What you have to do: Print them exactly: the lines from the beginning of the entries below through the line that contains "X134518400Y-126034800D03*", and only those, with the pictures left out.

Recorded data:
------

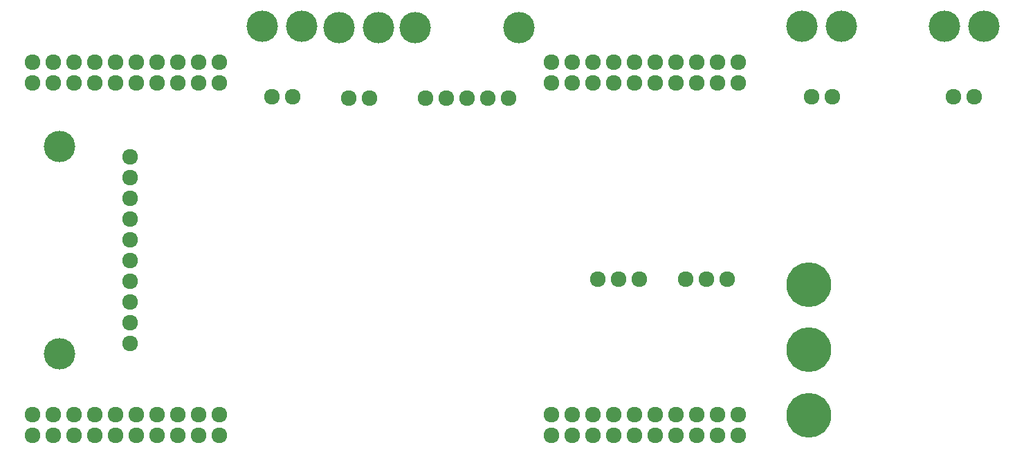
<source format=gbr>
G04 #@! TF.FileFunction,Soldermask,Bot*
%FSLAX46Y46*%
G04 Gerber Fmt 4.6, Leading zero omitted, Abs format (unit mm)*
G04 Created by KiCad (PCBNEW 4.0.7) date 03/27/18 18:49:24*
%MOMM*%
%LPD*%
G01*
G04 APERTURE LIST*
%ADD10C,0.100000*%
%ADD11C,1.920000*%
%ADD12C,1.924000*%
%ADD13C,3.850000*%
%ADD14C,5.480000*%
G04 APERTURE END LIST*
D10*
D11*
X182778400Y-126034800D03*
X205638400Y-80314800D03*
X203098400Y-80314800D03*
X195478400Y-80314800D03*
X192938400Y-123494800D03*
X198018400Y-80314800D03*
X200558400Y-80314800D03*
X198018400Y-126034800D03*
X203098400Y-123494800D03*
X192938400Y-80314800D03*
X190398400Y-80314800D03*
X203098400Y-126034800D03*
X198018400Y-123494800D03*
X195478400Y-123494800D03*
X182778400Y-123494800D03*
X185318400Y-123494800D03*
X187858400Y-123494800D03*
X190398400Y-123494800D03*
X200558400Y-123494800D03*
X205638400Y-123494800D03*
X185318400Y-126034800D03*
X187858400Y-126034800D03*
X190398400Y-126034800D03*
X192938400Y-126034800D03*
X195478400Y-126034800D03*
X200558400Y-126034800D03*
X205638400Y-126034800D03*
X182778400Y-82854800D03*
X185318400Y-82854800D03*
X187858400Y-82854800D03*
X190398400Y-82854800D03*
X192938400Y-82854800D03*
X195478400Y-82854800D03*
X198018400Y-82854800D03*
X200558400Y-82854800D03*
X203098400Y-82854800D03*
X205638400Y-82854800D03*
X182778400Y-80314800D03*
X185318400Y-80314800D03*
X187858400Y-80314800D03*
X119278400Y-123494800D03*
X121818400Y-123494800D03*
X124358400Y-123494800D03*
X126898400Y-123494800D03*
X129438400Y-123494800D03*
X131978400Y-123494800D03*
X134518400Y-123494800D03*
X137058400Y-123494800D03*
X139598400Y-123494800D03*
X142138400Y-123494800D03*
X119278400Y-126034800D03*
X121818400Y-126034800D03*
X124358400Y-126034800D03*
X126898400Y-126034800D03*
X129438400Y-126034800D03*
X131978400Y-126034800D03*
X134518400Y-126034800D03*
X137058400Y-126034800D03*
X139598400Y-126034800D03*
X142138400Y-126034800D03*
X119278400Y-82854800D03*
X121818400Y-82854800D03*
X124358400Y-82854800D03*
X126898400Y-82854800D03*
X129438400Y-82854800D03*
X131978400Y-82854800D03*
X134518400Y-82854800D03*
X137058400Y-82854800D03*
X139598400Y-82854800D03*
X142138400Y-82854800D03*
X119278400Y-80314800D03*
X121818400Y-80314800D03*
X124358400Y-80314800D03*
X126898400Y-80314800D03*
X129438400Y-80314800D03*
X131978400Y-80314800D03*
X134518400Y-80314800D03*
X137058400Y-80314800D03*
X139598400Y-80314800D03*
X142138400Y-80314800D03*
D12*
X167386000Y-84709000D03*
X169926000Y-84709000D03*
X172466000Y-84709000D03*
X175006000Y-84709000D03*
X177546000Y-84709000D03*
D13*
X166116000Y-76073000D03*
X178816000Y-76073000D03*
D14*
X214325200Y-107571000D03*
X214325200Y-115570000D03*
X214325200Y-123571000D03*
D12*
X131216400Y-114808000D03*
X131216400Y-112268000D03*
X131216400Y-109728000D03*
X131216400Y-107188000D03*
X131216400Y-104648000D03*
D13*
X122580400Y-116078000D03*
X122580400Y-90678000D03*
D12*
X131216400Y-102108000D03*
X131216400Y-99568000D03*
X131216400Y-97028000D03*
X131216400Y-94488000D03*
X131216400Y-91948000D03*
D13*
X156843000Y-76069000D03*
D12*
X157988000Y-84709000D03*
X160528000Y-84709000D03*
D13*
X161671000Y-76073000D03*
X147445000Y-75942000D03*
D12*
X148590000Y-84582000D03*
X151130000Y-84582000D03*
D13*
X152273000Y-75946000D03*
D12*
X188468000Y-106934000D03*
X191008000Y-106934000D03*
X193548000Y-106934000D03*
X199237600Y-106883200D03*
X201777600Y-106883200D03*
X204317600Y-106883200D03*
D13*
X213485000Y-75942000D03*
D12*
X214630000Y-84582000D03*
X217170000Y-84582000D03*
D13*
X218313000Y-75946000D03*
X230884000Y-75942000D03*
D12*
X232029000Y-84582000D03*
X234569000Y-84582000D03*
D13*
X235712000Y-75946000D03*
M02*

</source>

------

Answer box:
<source format=gbr>
G04 #@! TF.FileFunction,Soldermask,Bot*
%FSLAX46Y46*%
G04 Gerber Fmt 4.6, Leading zero omitted, Abs format (unit mm)*
G04 Created by KiCad (PCBNEW 4.0.7) date 03/27/18 18:49:24*
%MOMM*%
%LPD*%
G01*
G04 APERTURE LIST*
%ADD10C,0.100000*%
%ADD11C,1.920000*%
%ADD12C,1.924000*%
%ADD13C,3.850000*%
%ADD14C,5.480000*%
G04 APERTURE END LIST*
D10*
D11*
X182778400Y-126034800D03*
X205638400Y-80314800D03*
X203098400Y-80314800D03*
X195478400Y-80314800D03*
X192938400Y-123494800D03*
X198018400Y-80314800D03*
X200558400Y-80314800D03*
X198018400Y-126034800D03*
X203098400Y-123494800D03*
X192938400Y-80314800D03*
X190398400Y-80314800D03*
X203098400Y-126034800D03*
X198018400Y-123494800D03*
X195478400Y-123494800D03*
X182778400Y-123494800D03*
X185318400Y-123494800D03*
X187858400Y-123494800D03*
X190398400Y-123494800D03*
X200558400Y-123494800D03*
X205638400Y-123494800D03*
X185318400Y-126034800D03*
X187858400Y-126034800D03*
X190398400Y-126034800D03*
X192938400Y-126034800D03*
X195478400Y-126034800D03*
X200558400Y-126034800D03*
X205638400Y-126034800D03*
X182778400Y-82854800D03*
X185318400Y-82854800D03*
X187858400Y-82854800D03*
X190398400Y-82854800D03*
X192938400Y-82854800D03*
X195478400Y-82854800D03*
X198018400Y-82854800D03*
X200558400Y-82854800D03*
X203098400Y-82854800D03*
X205638400Y-82854800D03*
X182778400Y-80314800D03*
X185318400Y-80314800D03*
X187858400Y-80314800D03*
X119278400Y-123494800D03*
X121818400Y-123494800D03*
X124358400Y-123494800D03*
X126898400Y-123494800D03*
X129438400Y-123494800D03*
X131978400Y-123494800D03*
X134518400Y-123494800D03*
X137058400Y-123494800D03*
X139598400Y-123494800D03*
X142138400Y-123494800D03*
X119278400Y-126034800D03*
X121818400Y-126034800D03*
X124358400Y-126034800D03*
X126898400Y-126034800D03*
X129438400Y-126034800D03*
X131978400Y-126034800D03*
X134518400Y-126034800D03*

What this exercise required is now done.